Does Noonan Syndrome Increase Malignant Hyperthermia Susceptibility?
Posted in 2012
Literature Review: Searches of the National Library of Medicine were completed using keywords: “malignant hyperthermia”, “Noonan syndrome”, “pediatric anesthesia complications”, “King-Denborough syndrome”. All articles pertaining to anesthetic management and perioperative complications in patients with Noonan syndrome were reviewed. Articles that delineated between Noonan syndrome and King-Denborough syndrome were also reviewed.
Background: Noonan syndrome is often described as a “Male Turner syndrome” presenting with pterygium colli, short stature, pectus excavatum, webbed neck, down-slanting palpebral fissures and eyelid ptosis, and congenital heart disease (most commonly, pulmonary artery valvular stenosis). King-Denborough syndrome presents with a very similar phenotypic appearance and has a known link to MH susceptibility. There is a commonly held belief that patients with Noonan syndrome also have increased susceptibility to MH (Benca and Hogan, 2009).
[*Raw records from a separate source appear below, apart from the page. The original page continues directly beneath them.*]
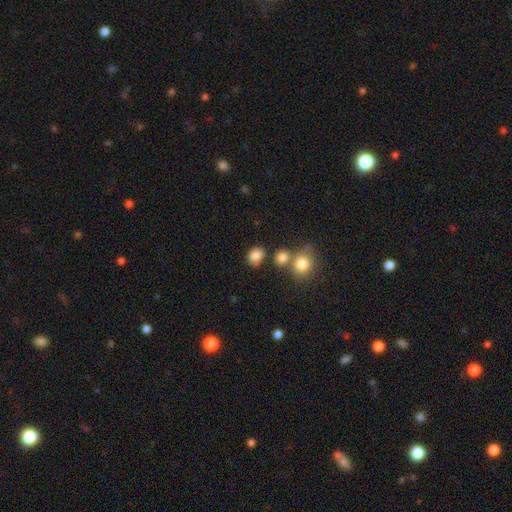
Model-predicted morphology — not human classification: A smooth galaxy with no disk features (83%) that is in between round and cigar-shaped (52%).

Vote fractions:
- Smooth or featured? smooth: 83% / star or artifact: 11% / featured or disk: 6%
- How rounded? in between: 52% / round: 46% / cigar-shaped: 1%
- Merging? none: 63% / merger: 16% / minor disturbance: 16% / major disturbance: 5%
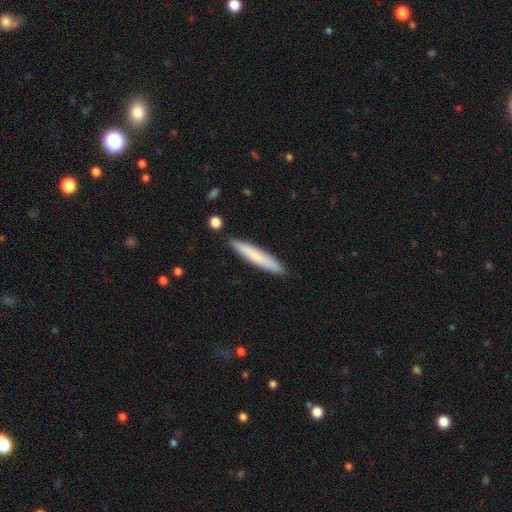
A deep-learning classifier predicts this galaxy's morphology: Q: Smooth or featured?
A: smooth (75%); runner-up: featured or disk (19%)
Q: How rounded?
A: cigar-shaped (93%); runner-up: in between (6%)
Q: Merging?
A: none (90%); runner-up: minor disturbance (7%)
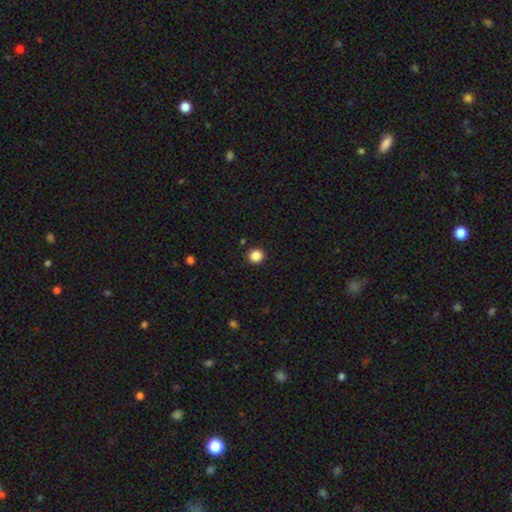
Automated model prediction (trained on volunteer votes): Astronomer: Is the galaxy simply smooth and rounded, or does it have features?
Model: smooth — 86%.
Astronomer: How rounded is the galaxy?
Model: round — 93%.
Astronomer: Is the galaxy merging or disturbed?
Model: none — 92%.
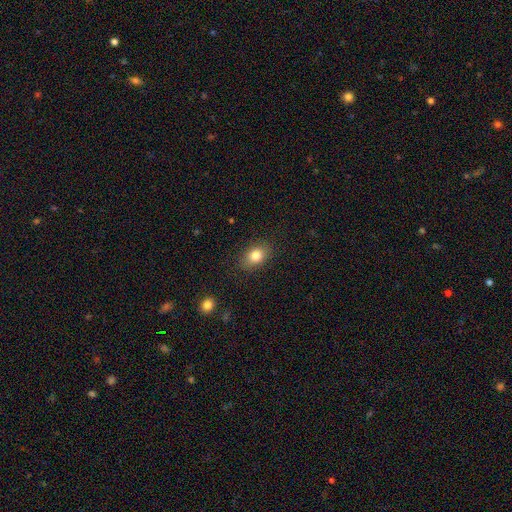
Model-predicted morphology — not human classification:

Evidence Thus Far: Hunter et al. (1975) reported an evaluation of the association between MH and Noonan syndrome using creatine phosphokinase (CPK) levels. King and Denborough (1972) had previously described a subgroup of King-Denborough syndrome patients with elevated CPK levels. Hunter et al. described an 11 year old boy with Noonan syndrome and consistently elevated serum CPK levels. This patient underwent 4 uneventful surgical procedures with a total of 190 minutes exposure to halothane and 1 exposure to succinylcholine. Even with the use of these triggering agents, there was no MH in this child.
Lee et al. (2001) reported a case series of 60 Noonan syndrome patients who underwent surgery to fix spinal deformities. The author describes one case of MH in the 60 patients included in the study. In this report, the diagnostic criteria for Noonan syndrome were not described, nor were any details about the purported MH event. One of the coauthors wrote in a letter to the Lancet (Pinsky, 1972) that “it can be argued that most patients with the syndrome are not at risk.”
Author Commentary: The “evidence” supporting increased susceptibility to MH in patients with Noonan syndrome is extremely weak. We believe there is only one purported case (Lee, 2001), for which the details are unknown. Since the physical characteristics of Noonan syndrome are similar to King-Denborough syndrome (known to be at increased risk of MH susceptibility), we believe that it is possible that a King-Denborough syndrome child could be mislabeled as Noonan syndrome. This assumption preceded the identification of the genetic basis of these disorders. King-Denborough syndrome has been linked to a mutation on chromosome 19 located near the gene that encodes the ryanodine receptor whereas Noonan syndrome is associated with a mutation on chromosome 12.
We recently reviewed the anesthetic records (at the Children’s Hospital of Philadelphia) of patients with Noonan syndrome that received triggering anesthetic agents. In 34 patients, there were no incidents of MH in 113 anesthetics. Taking this evidence into account, along with the absence of proof of a Noonan syndrome -MH link in the literature, we conclude that there is no need for MH precautions in Noonan syndrome patients.